Source text ▸
There are several software tools specifically designed for qualitative data analysis (QDA), such as Atlas.ti and Nvivo.

[They] manage the traditional processes of manual coding and support retrieval of coded segments (Richards, 2002)....[Some] offer capabilities for automatic coding such as supporting automated searches for keywords or regular expressions but no support for semantic or higher levels of language. (Crowston, Allen, & Heckman, 2011, p. 5)

Hence, any further development of meaning that may be found in the data becomes an inductive process for which QDA tools provide no direct assistance. Some packages (e.g., Atlas.ti) are able to present network views of the data, but these views do not provide a visualization of the frequency codes or categories nor do they report the strength/weight of the relations between codes.

Open source packages offer the researcher tools for QDA. NLP libraries such as Carrot2 and Apache’s OpenNLP require additional programming to form an integrated application. RapidMiner is a mature data mining tool with text processing and visualization capabilities but would require some customization or the development of ad hoc procedures to analyze qualitative research data.

The IBM SPSS Text Analytics for Surveys (TAS) package incorporates several features which bookend the categorization process. (TAS does not use the standard code and category method where categories are mutually exclusive. Instead, it uses non-exclusive categories.) Prior to the categorization step, TAS can use NLP to identify potential categories which the analyst can then keep or discard. Once categories have been developed, the visualization component of TAS offers features not found in other packages. The researcher can use the application’s graphing capabilities to create category maps which show the relative strength of the relations between categories. The analyst can filter for weight ranges, further isolating specific data for closer analysis. No other packages were found to have this visualization capability.

Method

The study data for which this natural language processing/graph theory (NLP/GT) method was first used originated from a series of semistructured qualitative interviews on participants’ experiences using distance education technologies for lifestyle modification/behavior change. Five interviews were conducted generating over seven hours of recordings. The purpose of this report is to document the qualitative analysis process, thus any further description of the study or how the data was collected is considered ancillary and therefore not presented here.

The qualitative data analysis for the study used the IBM SPSS Text Analytics for Surveys V4 (TAS4) tool (http://www.spss.com/software/statistics/text-analytics-for-surveys/) to analyze the interview data. There are two key differences between TAS4 and other qualitative data analysis tools (e.g., Atlas.ti, Nvivo). First, it does not rely solely on the reasoning and capabilities of the researcher to carry out the analysis. Instead, through the use of internal resources such as dictionaries, thesauruses, templates, and libraries, it uses NLP to identify keywords within the data, providing results that are more objective than researcher induction alone. Second, there is no defined hierarchy as would be found in codes and their categories: There are only categories. Further, the categories are not mutually exclusive as is normally the case for traditional coding using codes and categories, thus the meaning of a single data object can be placed in more than one category. When the researcher assigns categories to a single quotation or other data object, TAS4 looks for keywords from that data object in other quotes, assigning the same category when a keyword or synonym match are found.

[Source texts of formatted documents]
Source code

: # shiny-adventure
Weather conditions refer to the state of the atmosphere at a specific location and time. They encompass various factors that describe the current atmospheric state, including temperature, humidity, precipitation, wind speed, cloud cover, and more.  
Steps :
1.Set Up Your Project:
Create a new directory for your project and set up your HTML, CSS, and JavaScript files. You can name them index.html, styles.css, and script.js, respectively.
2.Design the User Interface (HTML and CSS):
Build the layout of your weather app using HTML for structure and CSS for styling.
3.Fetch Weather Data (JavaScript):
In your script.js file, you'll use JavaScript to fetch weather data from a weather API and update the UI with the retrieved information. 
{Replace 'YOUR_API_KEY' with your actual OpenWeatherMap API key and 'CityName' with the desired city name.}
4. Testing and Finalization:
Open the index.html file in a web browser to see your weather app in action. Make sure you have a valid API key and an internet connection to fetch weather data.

Instructions ▸
• A. In the passage on qualitative data analysis software, how many interviews were conducted for the study, and how much recording did they produce?
• B. Carry on the passage on qualitative data analysis software, starting right after its last sentence.
The rows have no connection to the passage on qualitative data analysis software.

Outputs in order ▸
• A. Five interviews were conducted, producing over seven hours of recordings.

• B.
TAS4 was selected for several reasons. Primarily, it was chosen on the recommendation of colleagues of the principal researcher on this study. In their experience, TAS4 substantially reduced analysis time, sometimes by as much as 50% when compared to other methods/tools. TAS4’s visualization capabilities, particularly the category maps, enable researchers to more quickly expose meaning and nuance, thus enabling the development of themes more quickly. Furthermore, the validity of the analysis results is augmented as a result of machine-processing, which could also result in a time-savings by not having to reanalyze data based on questioning of data that can arise when analysis is completely subjective.

In order to replace the hierarchical nature normally found in codes and categories, a relationship which aids in the identification of themes, a hierarchy based on order of magnitude (i.e., powers of 10) was introduced. For this study, a first order category had at least 100 (10²) shared responses, a concept that has been associated with two or more categories, with other categories; a second order category had from 10 to 99 (10¹) shared responses; a third order category had 9 (10⁰) or fewer shared responses. Figure 2 illustrates these concepts. A more generalized heuristic would define the “orders” in a data set based on the category frequencies found in that data set. Orders of magnitude seemed to be appropriate, but another researcher may decide to use another scheme based on the number of categories generated and their respective frequencies. With the order of magnitude approach, first order would include those categories whose frequencies had a factor with the highest power of ten, second order would have the second highest power of ten as a factor, and so on. The maximum number of “orders” for any dataset would be the exponent of ten in the first order frequencies plus one because the factor 10⁰ represents the lowest order. This can be expressed mathematically, using scientific notation as

Category frequency = F (10ⁿ)

where F is a ratio-level measurement greater than or equal to 1 and less than 10 [i.e., 53=5.3(10¹), 942=9.42(10²)]; n is the exponent (power) of ten, also the order of magnitude. The maximum number of orders would be n + 1. For example, a data set with the highest category frequencies being greater than or equal to 1,000 but less than 10,000, the maximum number of orders would be 4 (i.e., 3 + 1), first order category frequencies would have a factor of 10³, fourth order categories would have a factor of 10⁰.

For any category, its order, O_c, would be

O_c = (n_max + 1) – n

where n_max is the order of magnitude of the first order categories and n is the order of magnitude of the specific category.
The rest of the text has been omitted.